Bumping CACHE_COMMONMARK_VERSION is risky
The received wisdom is that bumping Gitlab::MarkdownCache::CACHE_COMMONMARK_VERSION is risky:
Changing either the
Gitlab::MarkdownCache::CACHE_COMMONMARK_VERSIONor the application setting causes all cached Markdown fields to be re-rendered. For large installations, this puts heavy strain on the database, as every row with cached Markdown needs to be updated. So, avoid changingGitlab::MarkdownCache::CACHE_COMMONMARK_VERSIONif the change to the renderer output is a new feature or a minor bug fix. It should only be bumped in extreme circumstances. For more information, see issue 330313.
That issue reads:
During the incident gitlab-com/gl-infra/production#4481 (comment 568197343), we realized that changing markdown version numbers puts a lot of additional strain on the GitLab.com database.
This is because every row with cached markdown on it needs to be updated.
Unfortunately some of these tables, such as
namespaceare critical to the performance of GitLab.com. The updates lead to additional dead tuples, which slows things down.
It seemed looking into a long-term fix was essentially punted on when the guidance "this line should not be changed" was introduced: #330313 (comment 588997600)
@digitalmoksha (Markdown DRI at that time) wrote:
I would just like to remind everyone who may stumble on this issue that there are times when this line must be changed.
- fixing a security issue or critical bug. If we fix an XSS problem or some other security issue that effects how our cached html gets rendered, we have to bump the cache version.
- if rendering an older version of the cached html will in some way break the UI for the customer, then either the cache needs to get bumped or the UI needs to be tolerant of the older format.

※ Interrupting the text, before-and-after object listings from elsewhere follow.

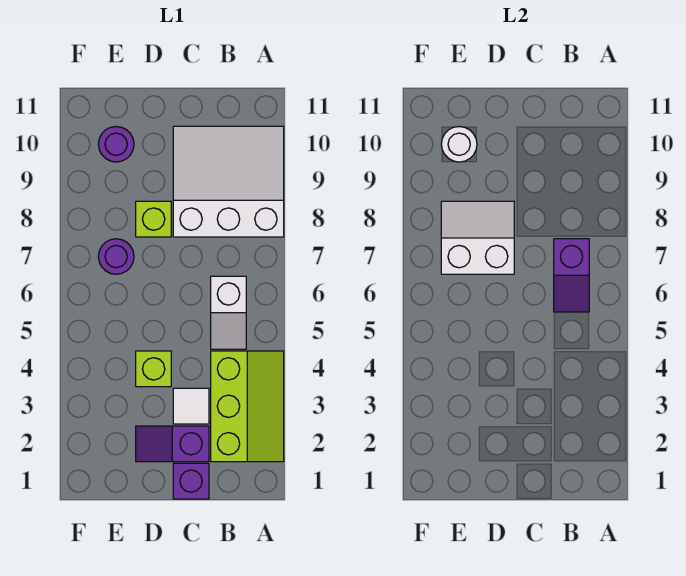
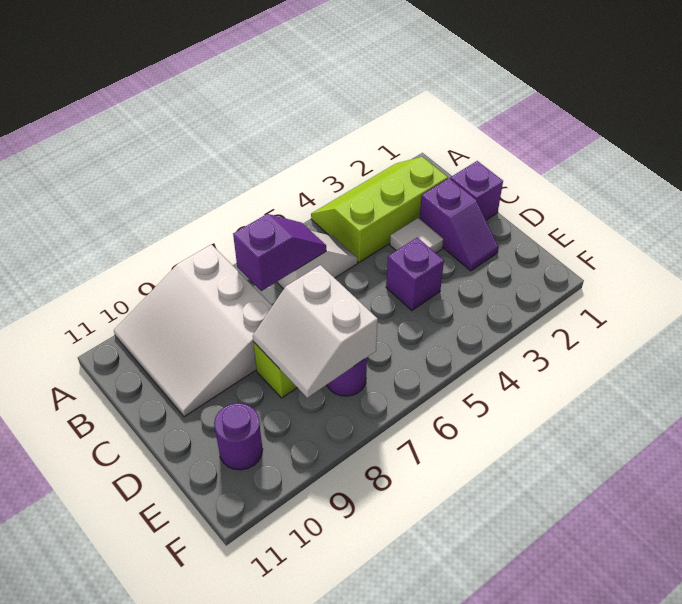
lime brick D4 level 1 -> purple brick D4 level 1
white round brick E10 level 2 -> none

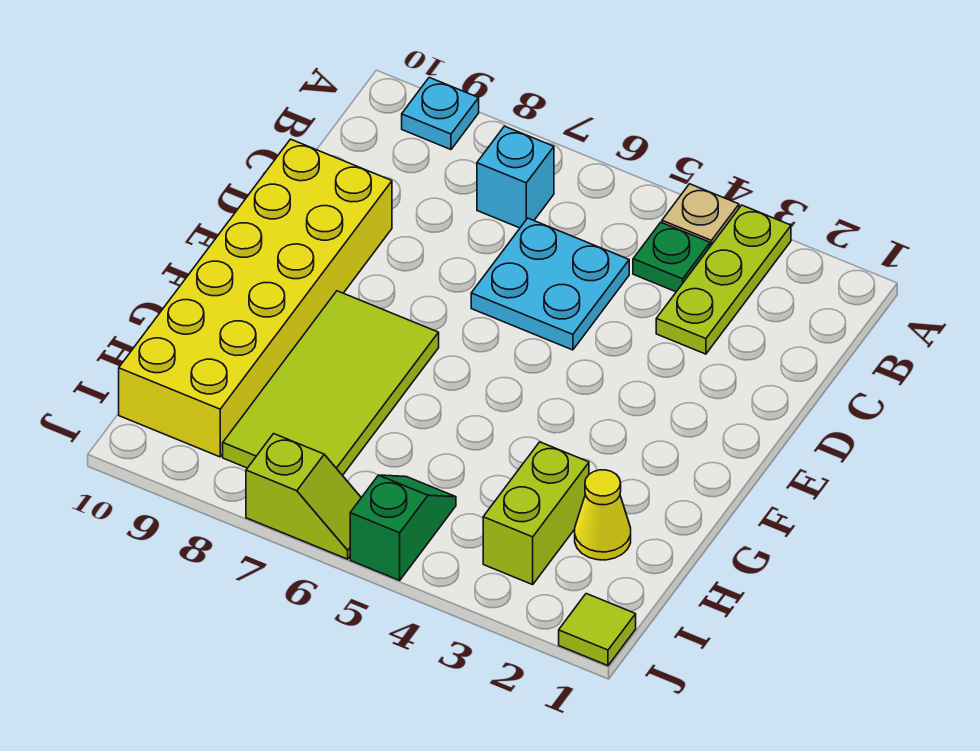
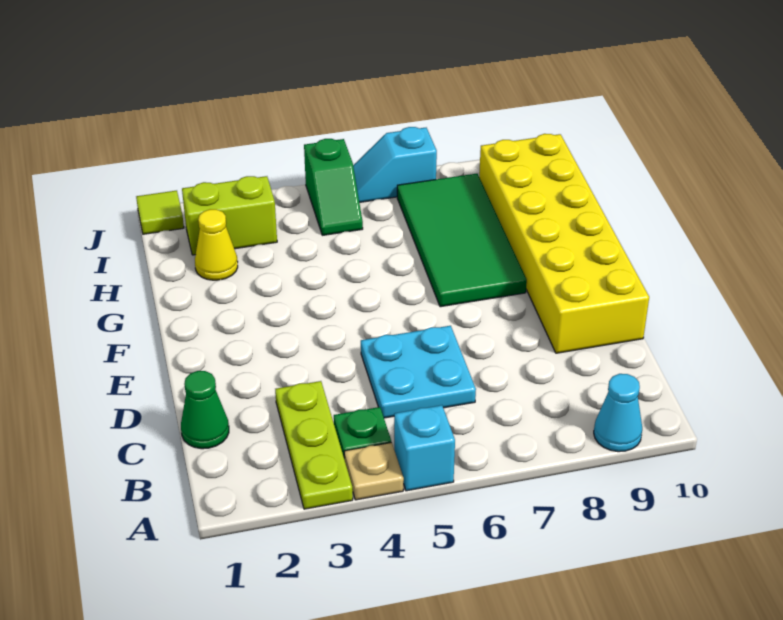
cyan plate A9 level 1 -> cyan cone A9 level 1
cyan brick B7 level 1 -> cyan brick A5 level 1
none -> green cone C1 level 1
lime tile F7:I8 level 1 -> green tile F7:I8 level 1
lime brick H3:I3 level 1 -> lime brick I2:I3 level 1
lime slope J6:J7 level 1 top 7 -> cyan slope J6:J7 level 1 top 7

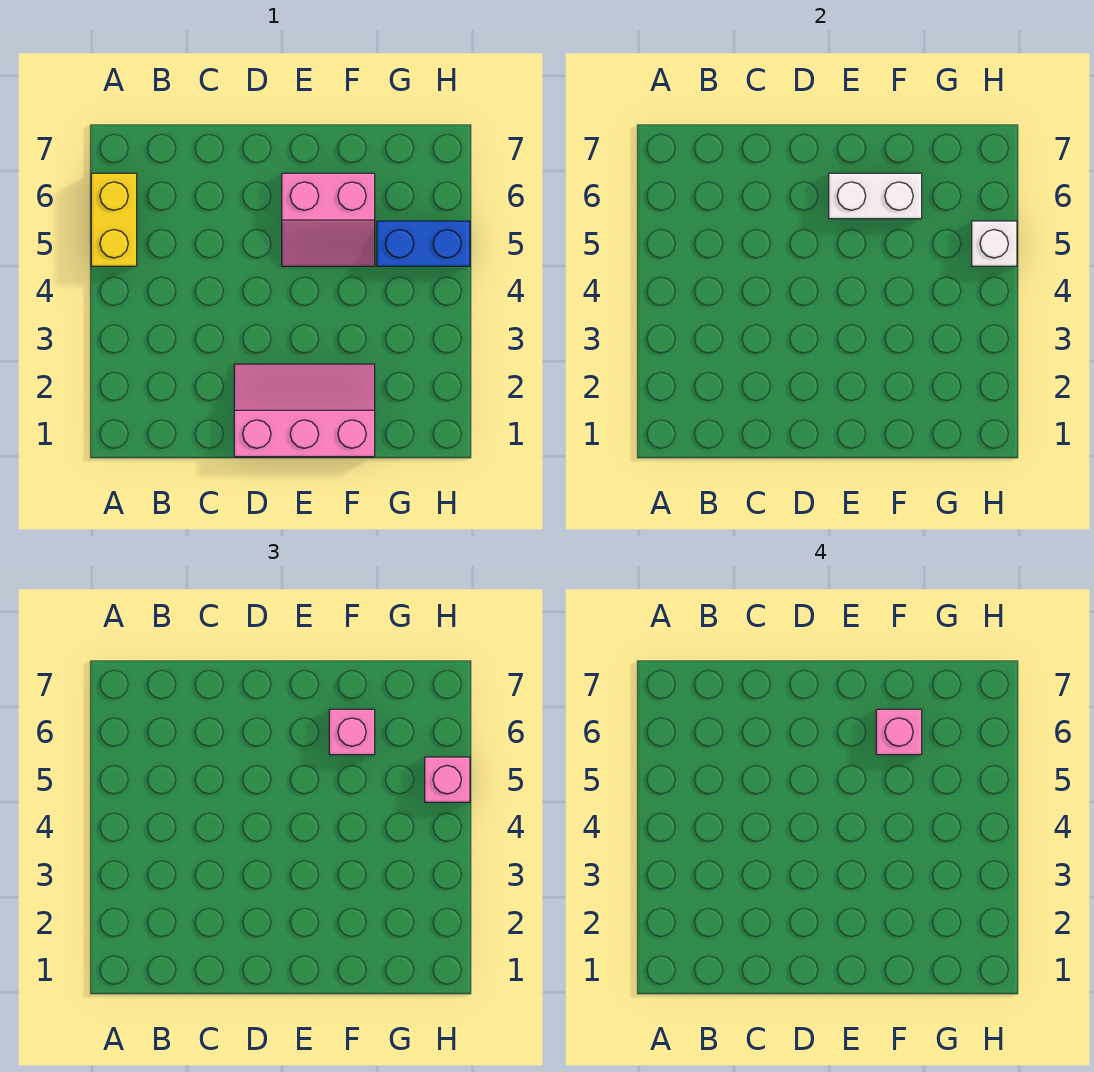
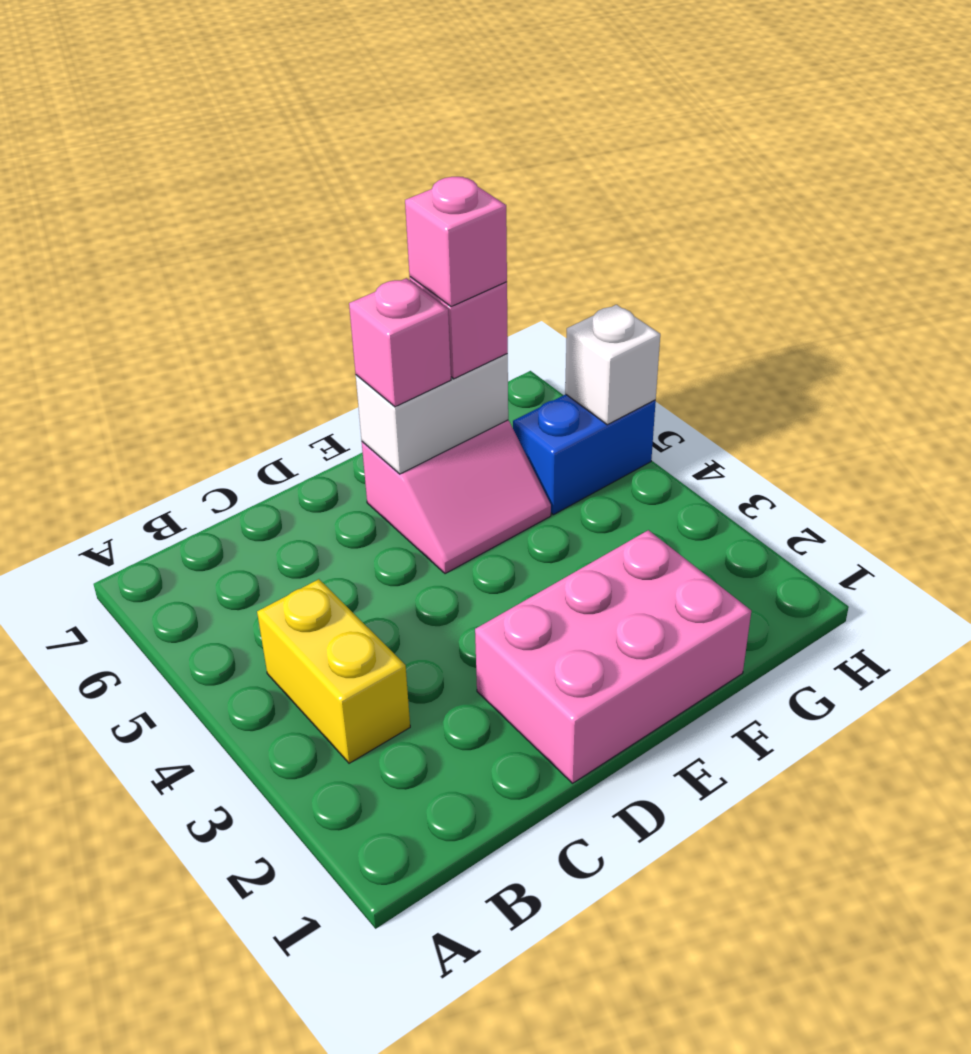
yellow brick A5:A6 level 1 -> yellow brick B3:B4 level 1
pink slope D1:F2 level 1 top 1 -> pink brick D1:F2 level 1
pink brick H5 level 3 -> pink brick E6 level 3

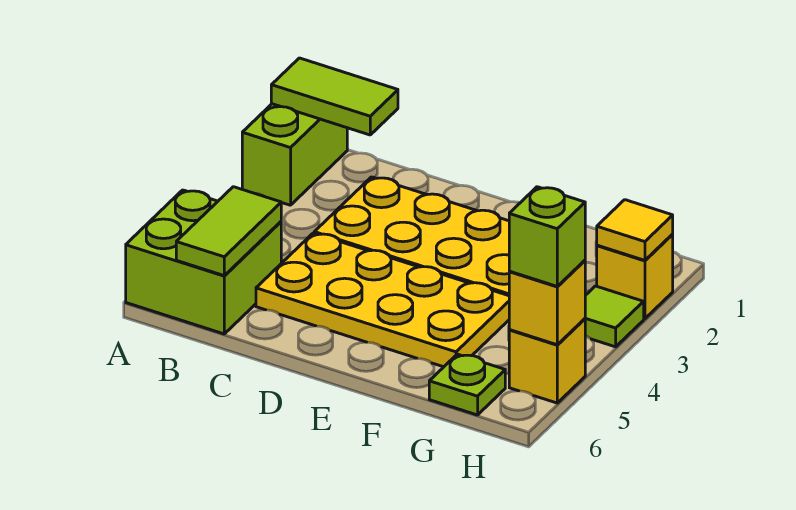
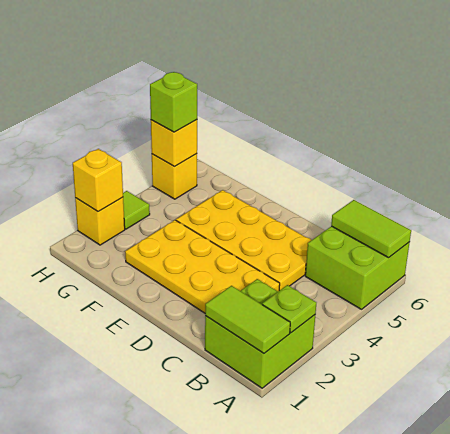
lime brick A1:A2 level 1 -> lime brick A1:B2 level 1
lime tile B5:B6 level 2 -> lime tile A6:B6 level 2
lime plate G6 level 1 -> lime plate A2 level 2
yellow tile H2 level 2 -> yellow brick H2 level 2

This reveals a bit of a problem: we need to be able to bump it in the case there's XSS stored in rendered fields (or some other critical rendering bug), but at the same time, we expect we might cause an incident if doing so. This creates a potentially dangerous counterincentive to not bump.
Per the second item, it also complicates feature development:
However, as has been flagged, the CSS changes as-is aren't backwards compatible with old, cached renders: the anchor icon cannot be seen at all
i.e. we have to anticipate indefinitely stale renders and (at the very least) write CSS to account for every version of cached HTML we may ever produce!